I’m against offering athletic scholarships. It’s not a cost-effective solution to the Ivies’ attraction and retention problem.

In terms of football, joining the national-letter-of-intent-day, changing the recruiting policy from 30 per year to 120 per four years—in order to allow coaches to stock up in strong years and pass on weak classes, rather than having to take equal numbers from both—and allowing member schools to play an eleventhp game, have more spring practices and compete for a national title, would all be cheaper solutions that could progress toward the same goal.

That’s not to say that scholarships wouldn’t raise the quality of both the student and the athlete that the Ivies accept.

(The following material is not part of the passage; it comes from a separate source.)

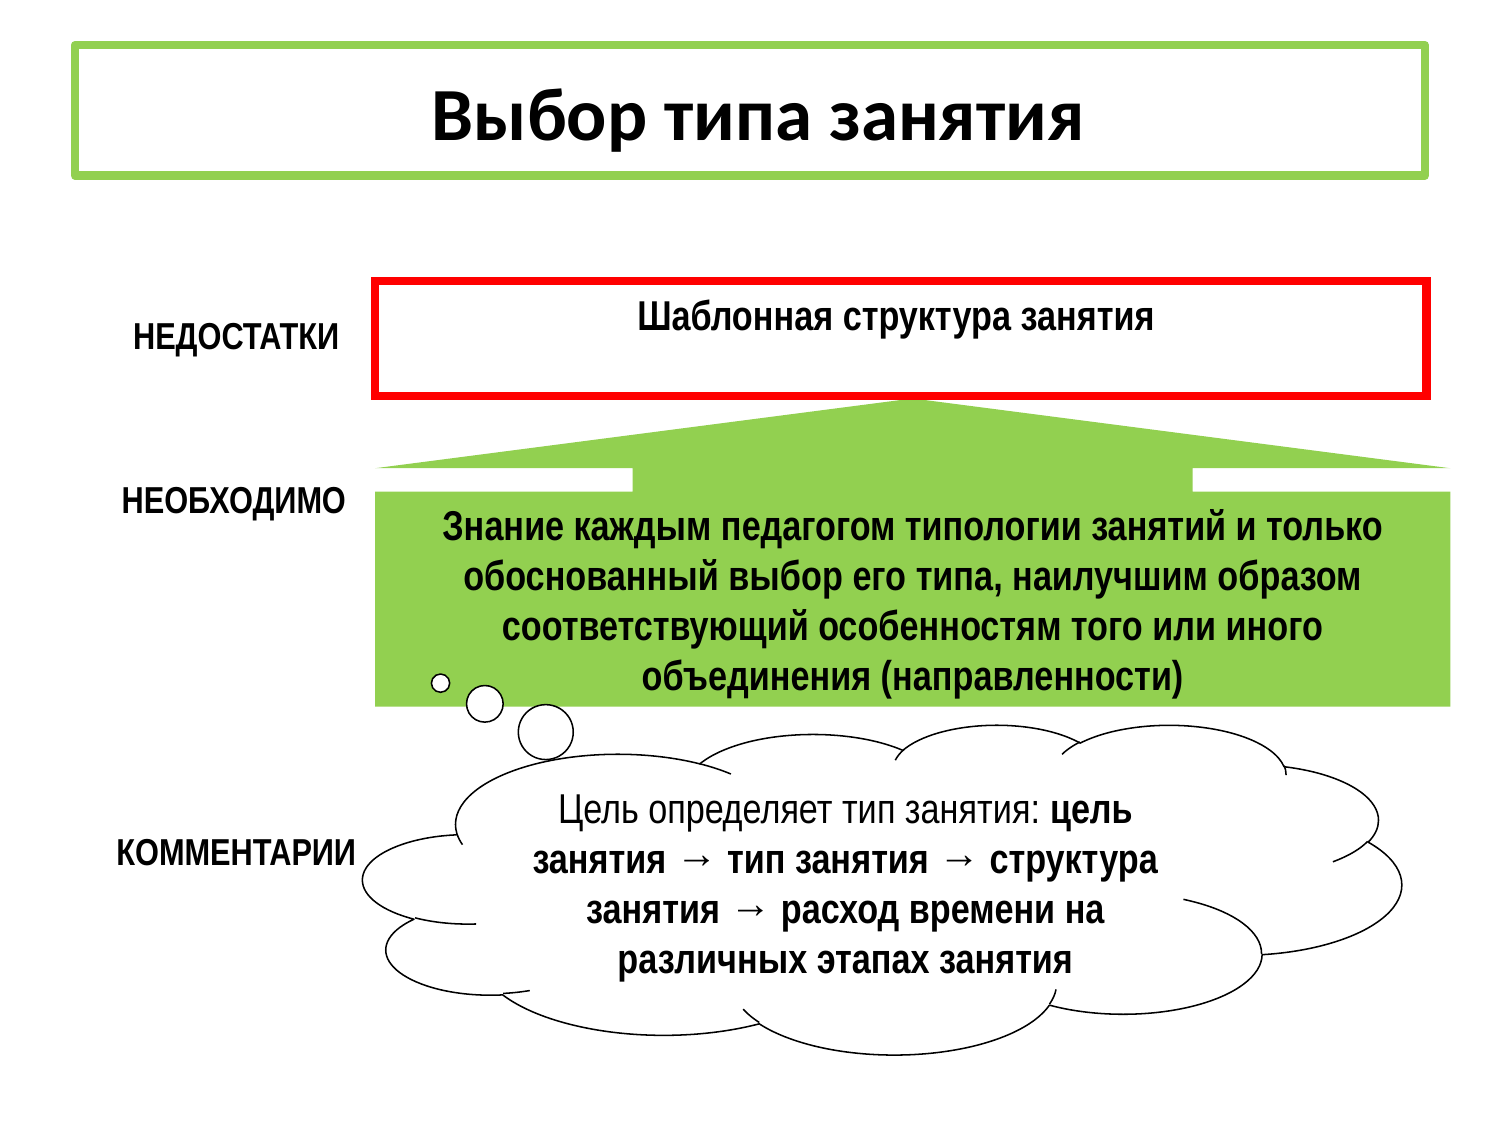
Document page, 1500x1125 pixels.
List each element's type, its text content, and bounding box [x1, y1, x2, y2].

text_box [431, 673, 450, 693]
text_box Выбор типа занятия [75, 45, 1425, 176]
text_box Знание каждым педагогом типологии занятий и только обоснованный выбор его типа, наилучшим образом соответствующий особенностям того или иного объединения (направленности) [375, 398, 1451, 707]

The increase in competitiveness of the league’s offer relative to that of comparable schools (Patriot teams and I-A squads like Vanderbilt, Duke and Stanford) would likely allow the Ivies to sign a slightly larger portion of their primary targets than they can under the current system. The cost would be substantial, however, and a similar gain could be made by instituting the aforementioned “free” rule changes that would make participation in Ivy athletics—specifically, football—more attractive.

Aside from the purely financial aspects, athletic scholarships would open up a Pandora’s Box of equality issues, wouldn’t do much to lock a student into a sport—due to the prevalence of financial aid for those who can’t afford the hefty price tag—and it could foster and extend the perceived gap between student-athletes and student-cellists, student-governors, student-journalists, and the like.

What they wouldn’t do is turn the Ivy League into anything close to the scandal-ridden, standard-lacking mess that Kuhls implies.

Such an assertion is as irresponsible as it is correct, and Kuhls’ audience deserves better.